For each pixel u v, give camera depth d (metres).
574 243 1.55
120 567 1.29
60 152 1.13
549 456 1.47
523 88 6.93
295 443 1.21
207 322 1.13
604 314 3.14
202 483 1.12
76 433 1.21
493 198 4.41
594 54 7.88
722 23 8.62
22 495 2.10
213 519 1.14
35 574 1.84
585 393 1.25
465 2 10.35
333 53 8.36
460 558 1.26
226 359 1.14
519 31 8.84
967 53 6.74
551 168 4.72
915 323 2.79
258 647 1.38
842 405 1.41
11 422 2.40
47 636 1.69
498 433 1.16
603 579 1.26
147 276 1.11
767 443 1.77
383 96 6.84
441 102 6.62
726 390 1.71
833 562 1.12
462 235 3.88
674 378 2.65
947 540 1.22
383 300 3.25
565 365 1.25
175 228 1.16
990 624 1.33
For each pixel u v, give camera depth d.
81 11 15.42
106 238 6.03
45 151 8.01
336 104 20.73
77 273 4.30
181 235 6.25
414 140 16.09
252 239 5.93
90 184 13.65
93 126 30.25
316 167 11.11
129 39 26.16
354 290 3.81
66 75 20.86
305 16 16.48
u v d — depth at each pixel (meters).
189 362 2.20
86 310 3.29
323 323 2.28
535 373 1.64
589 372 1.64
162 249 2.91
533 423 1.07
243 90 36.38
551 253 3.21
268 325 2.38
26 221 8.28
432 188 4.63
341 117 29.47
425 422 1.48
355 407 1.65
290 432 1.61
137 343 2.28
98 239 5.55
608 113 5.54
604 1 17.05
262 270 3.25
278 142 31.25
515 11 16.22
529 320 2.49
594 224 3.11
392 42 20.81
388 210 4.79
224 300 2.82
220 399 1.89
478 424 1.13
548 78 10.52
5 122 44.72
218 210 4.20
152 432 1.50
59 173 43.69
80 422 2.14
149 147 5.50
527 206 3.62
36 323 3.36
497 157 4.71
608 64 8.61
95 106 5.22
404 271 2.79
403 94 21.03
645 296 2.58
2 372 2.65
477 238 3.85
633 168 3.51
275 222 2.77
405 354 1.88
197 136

**WORK TO COMPLETE:**
Repeat the entries verbatim through the line with "915 323 2.79".

**EXPECTED ANSWER:**
For each pixel u v, give camera depth d (metres).
574 243 1.55
120 567 1.29
60 152 1.13
549 456 1.47
523 88 6.93
295 443 1.21
207 322 1.13
604 314 3.14
202 483 1.12
76 433 1.21
493 198 4.41
594 54 7.88
722 23 8.62
22 495 2.10
213 519 1.14
35 574 1.84
585 393 1.25
465 2 10.35
333 53 8.36
460 558 1.26
226 359 1.14
519 31 8.84
967 53 6.74
551 168 4.72
915 323 2.79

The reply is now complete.